In this paper we address the constrained longest common subsequence problem. Given two sequences $X$, $Y$ and a constrained sequence $P$, a sequence $Z$ is a constrained longest common subsequence for $X$ and $Y$ with respect to $P$ if $Z$ is the longest subsequence of $X$ and $Y$ such that $P$ is a subsequence of $Z$. Recently, Tsai \cite{Tsai} proposed an $O(n^2 \cdot m^2 \cdot r)$ time algorithm to solve this problem using dynamic programming technique, where $n$, $m$ and $r$ are the lengths of $X$, $Y$ and $P$, respectively. In this paper, we present a simple algorithm to solve the constrained longest common subsequence problem in $O(n \cdot m \cdot r)$ time and show that the constrained longest common subsequence problem is equivalent to a special case of the constrained multiple sequence alignment problem which can also be solved.

中文翻译：

---

约束序列问题的简单算法

在本文中，我们解决了受约束的最长公共子序列问题。
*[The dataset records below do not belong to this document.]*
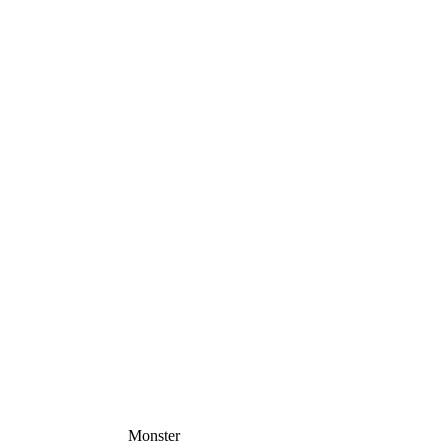
Monster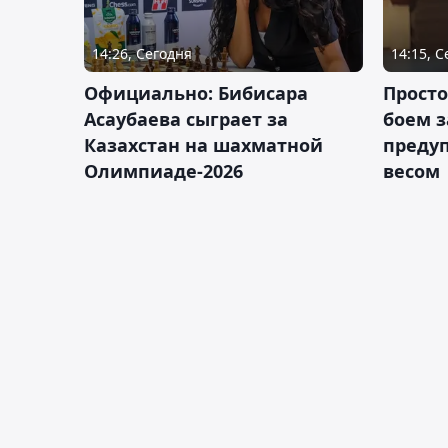
14:26, Сегодня
14:15, 
Официально: Бибисара
Просто
Асаубаева сыграет за
боем з
Казахстан на шахматной
предуп
Олимпиаде-2026
весом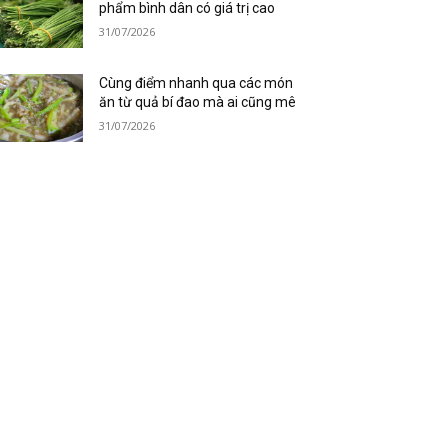
phẩm bình dân có giá trị cao
31/07/2026
Cùng điểm nhanh qua các món
ăn từ quả bí đao mà ai cũng mê
31/07/2026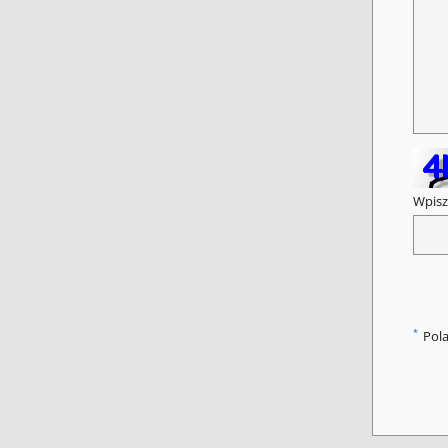
Wpisz
*
Pol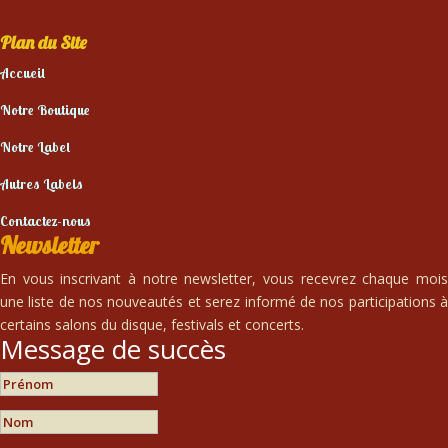
Plan du Site
Accueil
Notre Boutique
Notre Label
Autres Labels
Contactez-nous
Newsletter
En vous inscrivant à notre newsletter, vous recevrez chaque mois
une liste de nos nouveautés et serez informé de nos participations à
certains salons du disque, festivals et concerts.
Message de succès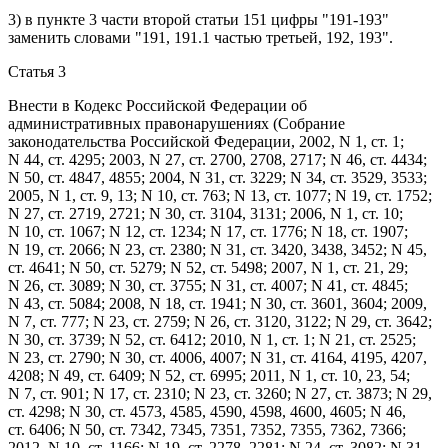
3) в
пункте 3 части второй статьи 151
цифры "191-193"
заменить словами "191, 191.1 частью третьей, 192, 193".
Статья 3
Внести в
Кодекс
Российской Федерации об
административных правонарушениях (Собрание
законодательства Российской Федерации, 2002, N 1, ст. 1;
N 44, ст. 4295; 2003, N 27, ст. 2700, 2708, 2717; N 46, ст. 4434;
N 50, ст. 4847, 4855; 2004, N 31, ст. 3229; N 34, ст. 3529, 3533;
2005, N 1, ст. 9, 13; N 10, ст. 763; N 13, ст. 1077; N 19, ст. 1752;
N 27, ст. 2719, 2721; N 30, ст. 3104, 3131; 2006, N 1, ст. 10;
N 10, ст. 1067; N 12, ст. 1234; N 17, ст. 1776; N 18, ст. 1907;
N 19, ст. 2066; N 23, ст. 2380; N 31, ст. 3420, 3438, 3452; N 45,
ст. 4641; N 50, ст. 5279; N 52, ст. 5498; 2007, N 1, ст. 21, 29;
N 26, ст. 3089; N 30, ст. 3755; N 31, ст. 4007; N 41, ст. 4845;
N 43, ст. 5084; 2008, N 18, ст. 1941; N 30, ст. 3601, 3604; 2009,
N 7, ст. 777; N 23, ст. 2759; N 26, ст. 3120, 3122; N 29, ст. 3642;
N 30, ст. 3739; N 52, ст. 6412; 2010, N 1, ст. 1; N 21, ст. 2525;
N 23, ст. 2790; N 30, ст. 4006, 4007; N 31, ст. 4164, 4195, 4207,
4208; N 49, ст. 6409; N 52, ст. 6995; 2011, N 1, ст. 10, 23, 54;
N 7, ст. 901; N 17, ст. 2310; N 23, ст. 3260; N 27, ст. 3873; N 29,
ст. 4298; N 30, ст. 4573, 4585, 4590, 4598, 4600, 4605; N 46,
ст. 6406; N 50, ст. 7342, 7345, 7351, 7352, 7355, 7362, 7366;
2012, N 10, ст. 1166; N 19, ст. 2278, 2281; N 24, ст. 3082; N 31,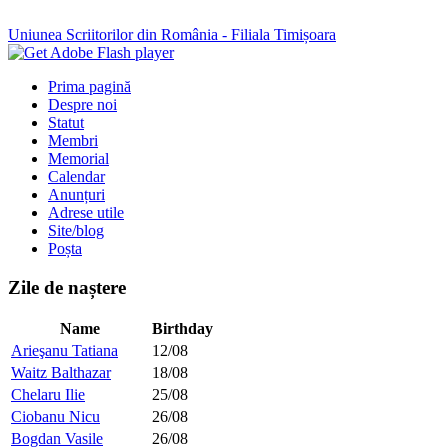
Uniunea Scriitorilor din România - Filiala Timișoara
Prima pagină
Despre noi
Statut
Membri
Memorial
Calendar
Anunțuri
Adrese utile
Site/blog
Poșta
Zile de naștere
Name
Birthday
Arieşanu Tatiana
12/08
Waitz Balthazar
18/08
Chelaru Ilie
25/08
Ciobanu Nicu
26/08
Bogdan Vasile
26/08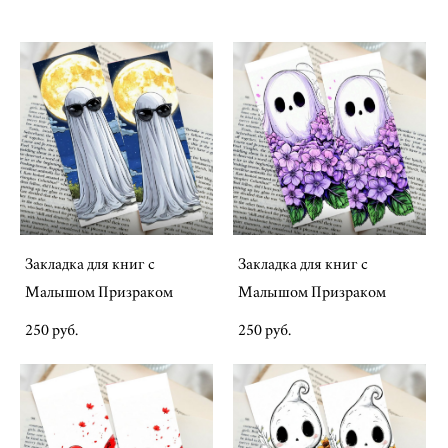
Закладка для книг с
Закладка для книг с
Малышом Призраком
Малышом Призраком
250 pуб.
250 pуб.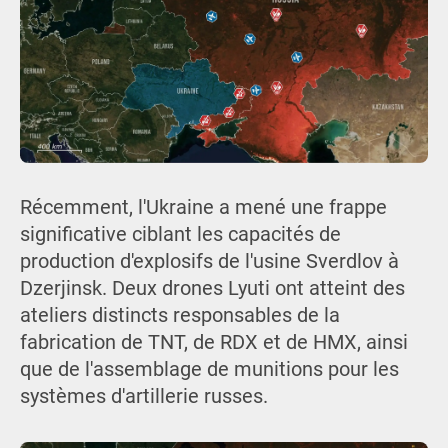
Récemment, l'Ukraine a mené une frappe
significative ciblant les capacités de
production d'explosifs de l'usine Sverdlov à
Dzerjinsk. Deux drones Lyuti ont atteint des
ateliers distincts responsables de la
fabrication de TNT, de RDX et de HMX, ainsi
que de l'assemblage de munitions pour les
systèmes d'artillerie russes.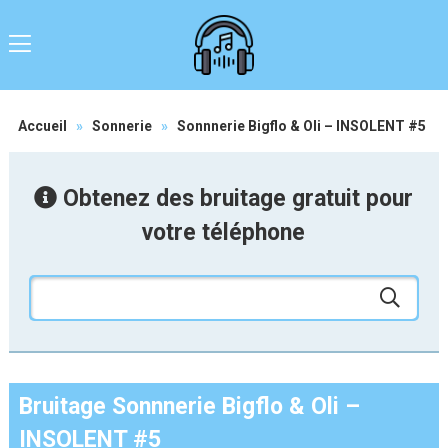
Accueil
»
Sonnerie
»
Sonnnerie Bigflo & Oli – INSOLENT #5
Obtenez des bruitage gratuit pour
votre téléphone
Bruitage Sonnnerie Bigflo & Oli –
INSOLENT #5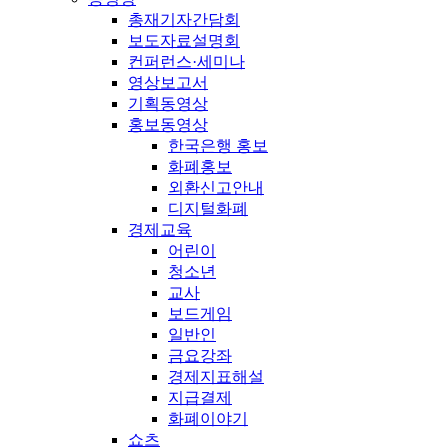
총재기자간담회
보도자료설명회
컨퍼런스·세미나
영상보고서
기획동영상
홍보동영상
한국은행 홍보
화폐홍보
외환신고안내
디지털화폐
경제교육
어린이
청소년
교사
보드게임
일반인
금요강좌
경제지표해설
지급결제
화폐이야기
쇼츠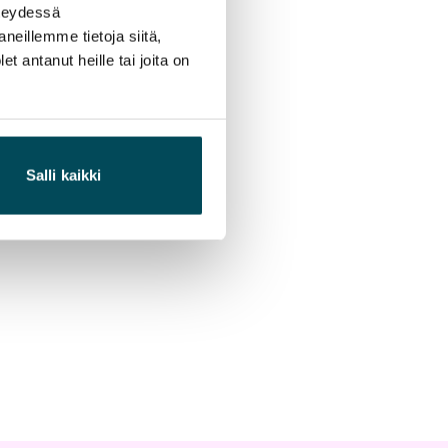
hteydessä
neillemme tietoja siitä,
 antanut heille tai joita on
Salli kaikki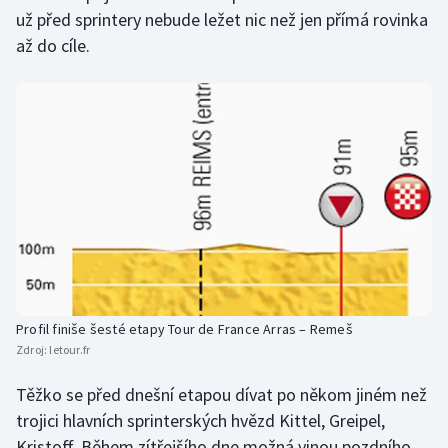
už před sprintery nebude ležet nic než jen přímá rovinka
Olympijské hry
až do cíle.
Parasport
Plavání
Plážový volejbal
Ragby
Rychlobruslení
Rychlostní kanoistika
Profil finiše šesté etapy Tour de France Arras – Remeš
Zdroj:
letour.fr
Short track
Těžko se před dnešní etapou dívat po někom jiném než
Sportovní střelba
trojici hlavních sprinterských hvězd Kittel, Greipel,
Kristoff. Během zítřejšího dne možná vinou pozdního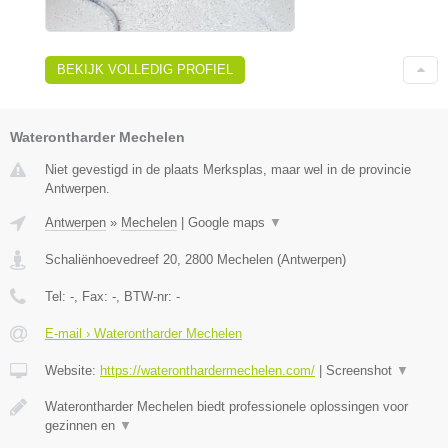
BEKIJK VOLLEDIG PROFIEL
Waterontharder Mechelen
Niet gevestigd in de plaats Merksplas, maar wel in de provincie
Antwerpen.
Antwerpen
»
Mechelen
|
Google maps
▼
Schaliënhoevedreef 20
,
2800
Mechelen
(
Antwerpen
)
Tel:
-
, Fax:
-
, BTW-nr:
-
E-mail › Waterontharder Mechelen
Website:
https://wateronthardermechelen.com/
|
Screenshot
▼
Waterontharder Mechelen biedt professionele oplossingen voor
gezinnen en
▼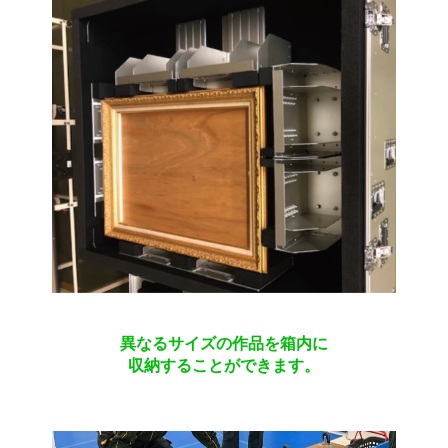
異なるサイズの作品を箱内に
収納することができます。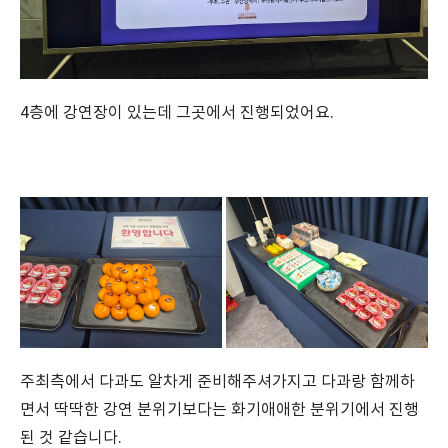
4층에 강연장이 있는데 그곳에서 진행되었어요.
주최측에서 다과도 알차게 준비해주셔가지고 다과랑 함께하
면서 딱딱한 강연 분위기보다는 화기애애한 분위기에서 진행
된 것 같습니다.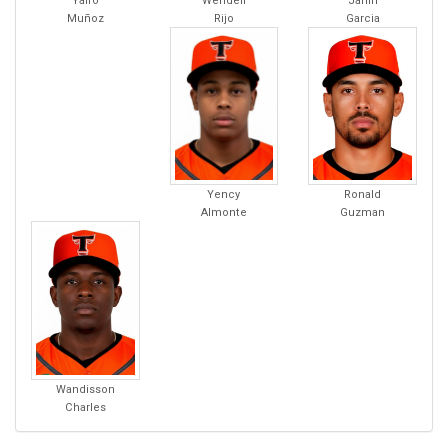
Wendell
Jarlin
Yairo
Rijo
Garcia
Muñoz
Yency
Ronald
Almonte
Guzman
Wandisson
Charles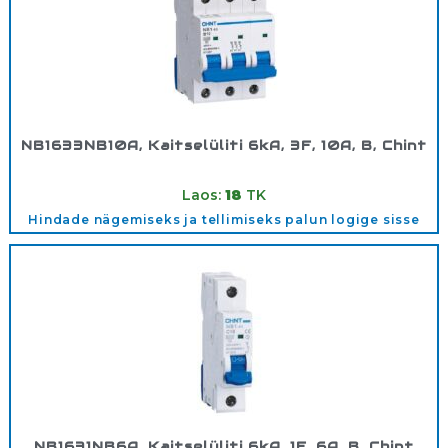
NB1633NB10A, Kaitselüliti 6kA, 3F, 10A, B, Chint
Tootekood:
180351
Laos:
18
TK
Hindade nägemiseks ja tellimiseks palun logige sisse
NB1631NB6A, Kaitselüliti 6kA, 1F, 6A, B, Chint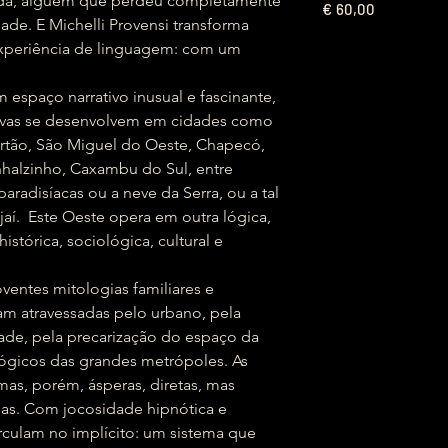
rada, alguém que perdeu completamente
€
60,00
dade. E Michelli Provensi transforma
xperiência de linguagem: com um
spaço narrativo inusual e fascinante,
ativas se desenvolvem em cidades como
Sertão, São Miguel do Oeste, Chapecó,
inhalzinho, Caxambu do Sul, entre
paradisíacas ou a neve da Serra, ou a tal
ajaí. Este Oeste opera em outra lógica,
stórica, sociológica, cultural e
ventes mitologias familiares e
am atravessadas pelo urbano, pela
ade, pela precarização do espaço da
ógicos das grandes metrópoles. As
mas, porém, ásperas, diretas, mas
sas. Com jocosidade hipnótica e
rculam no implícito: um sistema que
给定两个序列$ X $，$ Y $和约束序列$ P $，如果$ Z $最长，则序列$ Z $是$ X $和$ Y $相对于$ P $的约束最长公共子序列$ X $和$ Y $的子序列，使得$ P $是$ Z $的子序列。最近，Tsai \ cite {Tsai}提出了一种$ O（n ^ 2 \ cdot m ^ 2 \ cdot r）$时间算法，使用动态编程技术来解决此问题，其中$ n $，$ m $和$ r $是$ X $，$ Y $和$ P $的长度。在本文中，我们提出了一种简单的算法来求解$ O（n \ cdot m \ cdot r）$时间内的约束最长公共子序列问题，并证明约束最长公共子序列问题等效于约束多重数的特例序列比对问题也可以解决。